* **The task**: Write out the data below in full, unchanged, minus the images.

* **Listed records**:
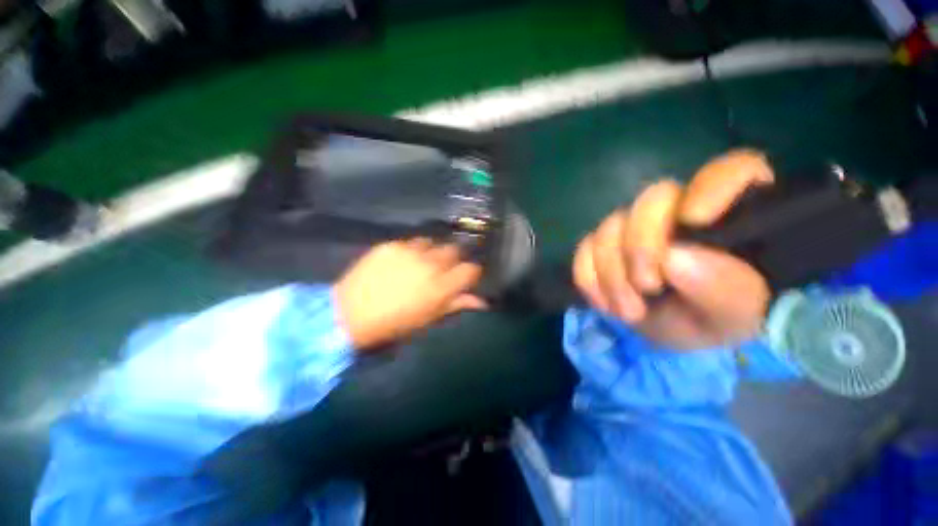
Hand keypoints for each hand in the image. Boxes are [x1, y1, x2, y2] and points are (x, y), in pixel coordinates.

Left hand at [335, 239, 487, 350]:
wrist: (350, 314)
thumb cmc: (394, 323)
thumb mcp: (429, 318)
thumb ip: (456, 305)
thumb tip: (482, 302)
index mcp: (441, 287)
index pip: (471, 269)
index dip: (471, 272)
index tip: (466, 276)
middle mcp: (429, 264)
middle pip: (454, 250)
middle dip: (454, 257)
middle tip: (444, 267)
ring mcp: (409, 251)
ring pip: (433, 242)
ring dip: (432, 251)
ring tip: (422, 260)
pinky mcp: (391, 245)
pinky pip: (410, 242)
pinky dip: (411, 249)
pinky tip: (402, 259)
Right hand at [573, 150, 773, 349]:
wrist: (669, 333)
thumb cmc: (713, 320)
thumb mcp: (732, 316)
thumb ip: (723, 287)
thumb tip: (674, 258)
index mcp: (730, 217)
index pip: (734, 171)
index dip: (712, 186)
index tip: (693, 221)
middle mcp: (677, 211)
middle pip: (653, 197)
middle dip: (641, 244)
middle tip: (647, 286)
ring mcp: (634, 226)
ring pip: (610, 226)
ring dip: (613, 272)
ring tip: (629, 311)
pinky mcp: (603, 244)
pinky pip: (584, 248)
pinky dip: (589, 277)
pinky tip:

* **Solution for this exercise**:
Hand keypoints for each hand in the image. Boxes are [x1, y1, x2, y2] and points are (x, y), in pixel coordinates.

Left hand at [335, 239, 487, 350]:
wrist: (350, 314)
thumb cmc: (394, 323)
thumb mcp: (429, 318)
thumb ip: (456, 305)
thumb tip: (482, 302)
index mcp: (441, 287)
index pip: (471, 269)
index dip: (471, 272)
index tip: (466, 276)
middle mcp: (429, 264)
middle pip: (454, 250)
middle dip: (454, 257)
middle tip: (444, 267)
ring mcp: (409, 251)
ring pip: (433, 242)
ring dip: (432, 251)
ring tip: (422, 260)
pinky mcp: (391, 245)
pinky pip: (410, 242)
pinky dip: (411, 249)
pinky tip: (402, 259)
Right hand at [573, 150, 773, 349]:
wrist: (669, 333)
thumb cmc: (713, 320)
thumb mcp: (732, 316)
thumb ip: (723, 287)
thumb tip: (674, 258)
index mcp: (730, 217)
index pip: (734, 171)
index dip: (712, 186)
index tip: (693, 221)
middle mcp: (677, 211)
middle pip: (653, 197)
middle dip: (641, 244)
middle tip: (647, 286)
ring mcp: (634, 226)
ring pip: (610, 226)
ring dip: (613, 272)
ring tip: (629, 311)
pinky mcp: (603, 244)
pinky pip: (584, 248)
pinky dip: (589, 277)
pinky tip:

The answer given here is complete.